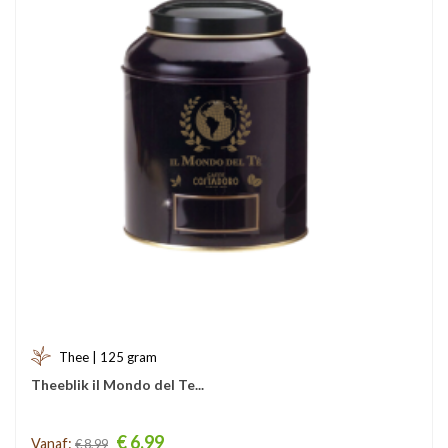
Thee | 125 gram
Theeblik il Mondo del Te...
Prijs
€ 6,99
Vanaf:
€ 8,99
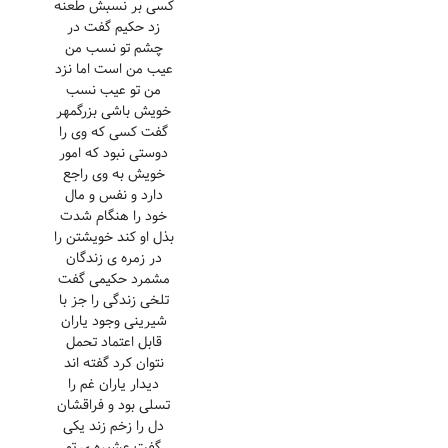
کسی بر نسبش طعنه
زد حکیم گفت در
چشم تو نسب من
عیب من است اما نزد
من تو عیب نسب
خویش باشی بزرگمهر
گفت کسی که وی را
دوستی نبود که امور
خویش به وی راجع
دارد و نفس و مال
خود را هنگام شدت
بذل او کند خویشتن را
در زمره ی زندگان
مشمرد حکیمی گفت
تلخی زندگی را جز با
شیرینی وجود یاران
قابل اعتماد تحمل
نتوان کرد گفته اند
دیدار یاران غم را
تسلی بود و فراقشان
دل را زخم زند یکی
گفت عشیره ی تو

********

### YOUR GOAL
Rewrite the text of every entry with "Prijs" swapped for "Price" and everything else left as it is. Omit the pictures.

### RESPONSE BOX
Thee | 125 gram
Theeblik il Mondo del Te...
Price
€ 6,99
Vanaf:
€ 8,99
کسی بر نسبش طعنه
زد حکیم گفت در
چشم تو نسب من
عیب من است اما نزد
من تو عیب نسب
خویش باشی بزرگمهر
گفت کسی که وی را
دوستی نبود که امور
خویش به وی راجع
دارد و نفس و مال
خود را هنگام شدت
بذل او کند خویشتن را
در زمره ی زندگان
مشمرد حکیمی گفت
تلخی زندگی را جز با
شیرینی وجود یاران
قابل اعتماد تحمل
نتوان کرد گفته اند
دیدار یاران غم را
تسلی بود و فراقشان
دل را زخم زند یکی
گفت عشیره ی تو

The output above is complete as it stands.